Turkish coffee is very strong and very thick black coffee. It’s unfiltered, so you really need to master the art of avoiding swallowing the grains at the bottom of the cup, otherwise it won’t be a very pleasant experience! It’s always served black, with a small glass of water, and is often accompanied by a piece or two of sweet Turkish delight.

It’s served in tiny, porcelain espresso cups, some of which have beautiful brass or copper cases, with intricate designs and patterns, making it look rather regal!

Turkish coffee has it’s own traditions. When a boy wants to marry a girl in Turkey, the boy and his family have to visit the girl’s family’s house to ask for their blessing in marriage. Whilst there, the potential bride will make Turkish coffee for the guests. Sometimes, she puts salt in the potential groom’s coffee, instead of sugar, and waits for his reaction. If he doesn’t react negatively, or show his disgust, it’s said to show his good character.

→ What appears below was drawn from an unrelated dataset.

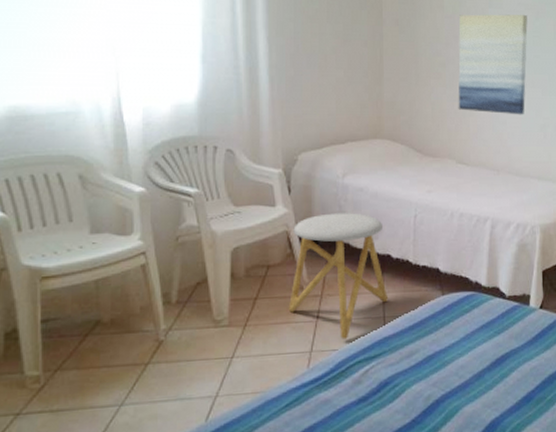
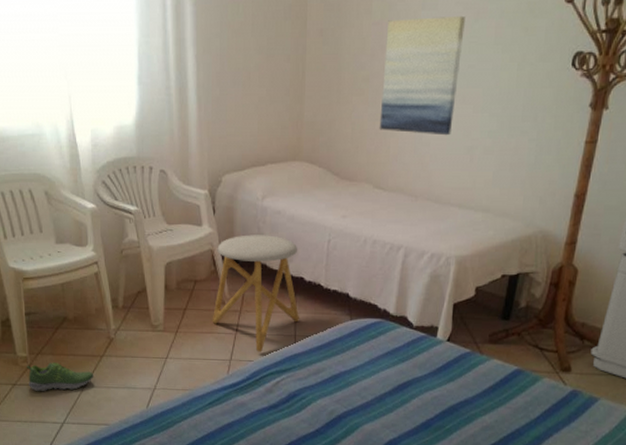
shoe: none [37,378,135,420] -> present [26,362,94,392]

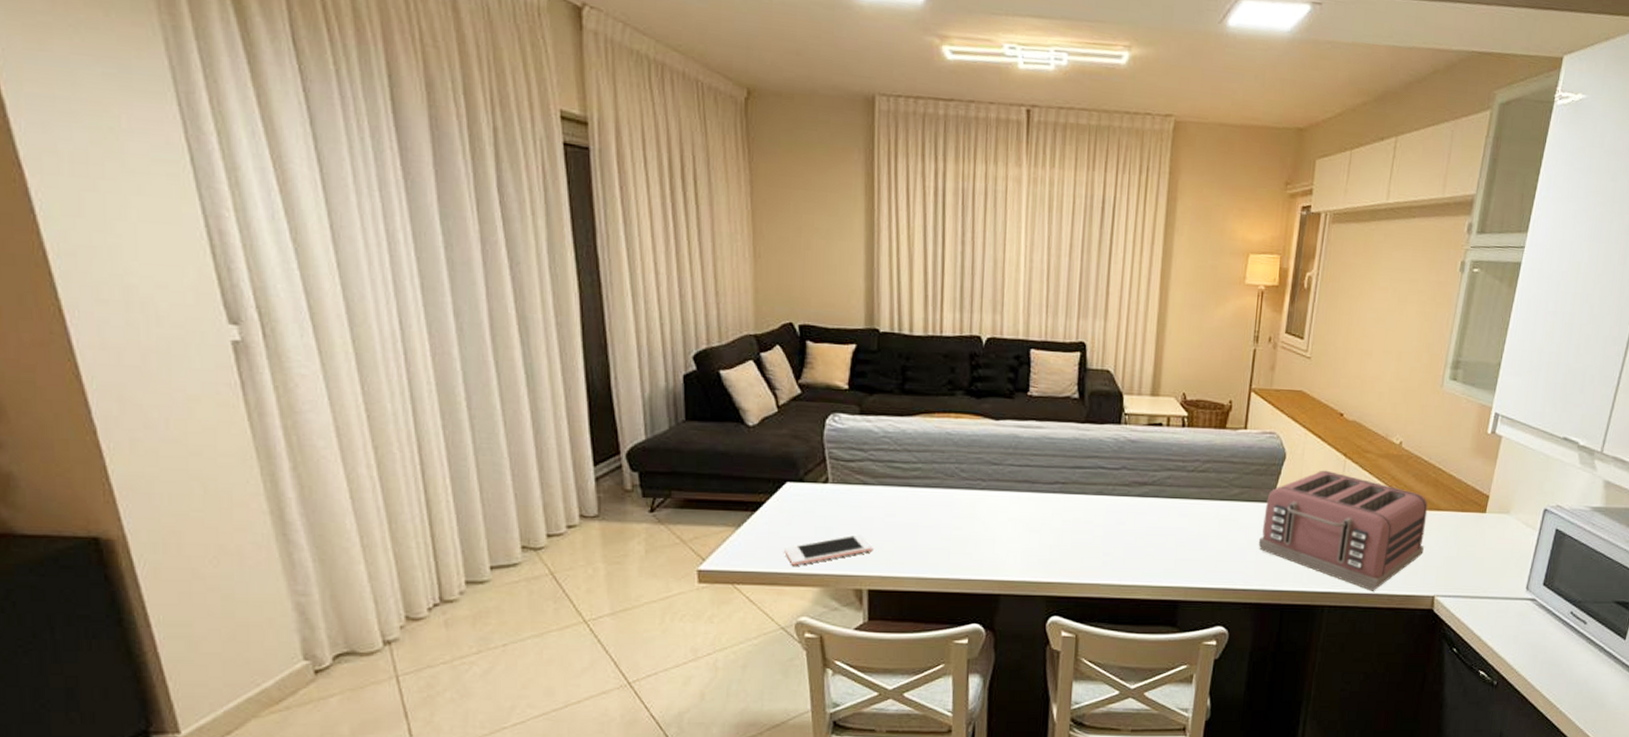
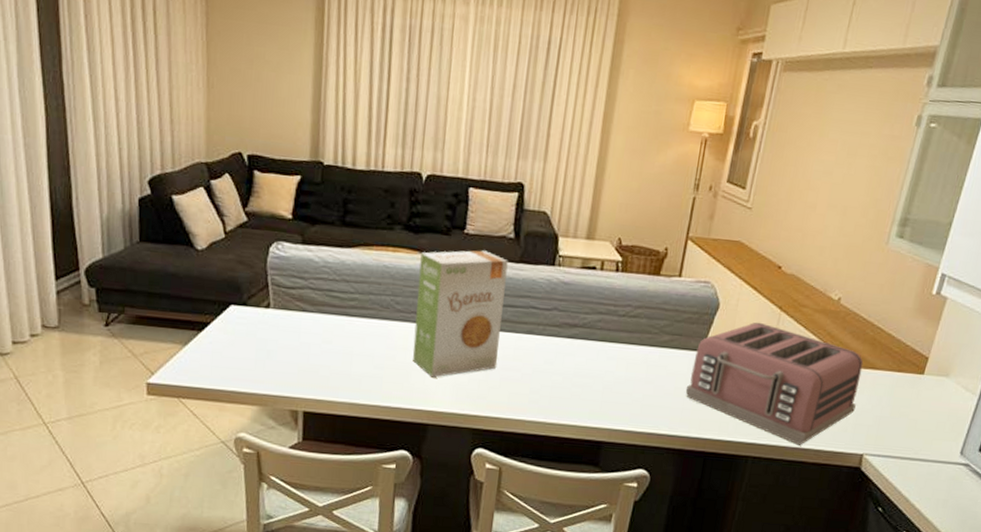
cell phone: present [784,534,873,566] -> none [227,358,310,385]
food box: none [980,412,1074,546] -> present [412,250,508,378]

Turkish coffee also has fortune-telling abilities. After you finish your cup, turn it upside down on the saucer and wait for the grounds to form a pattern. Some people are able to read these grounds and interpret the meaning. Last year, when Berkay was awaiting the decision of his visa application, he had a BBQ with his friends. One of their wives made coffee and they sent a photo of the remaining grounds from the bottom of the cup to an app which reads them and tells you the meaning. The app said Berkay’s meant the following: “you’re waiting for some results and they’ll be on the doorstep tomorrow, it’ll be good news. You’ll be going on a long journey”.. and how right they were too, because the very next morning the visa arrived in his hands!!

30 DAYS, 30 DISHES – DAY 4: BEYTI KEBAB


Beyti kebab is a popular kebab dish. Minced beef or lamb is cooked on skewers, then wrapped in thin lavaş bread (similar to tortilla wraps). It’s then sliced up into inch-thick pieces and arranged in a circle on a plate. A tomato based sauce is poured over the top, and yogurt placed in the middle. It’s a bit spicy, and usually served with rice. The combination of the rice and lavaş bread makes it very filling!

I’ve actually never had this dish in Turkey, but have in two different Turkish restaurants, one in London, one in Essex. It was served slightly differently in each place, one served it with peppers and tomatoes, and a thicker sauce, the other served it with cucumber.

It’s a good one to try – as long as you’re not put off by the sight of yogurt on your dinner plate. It took me years to get the hang of that!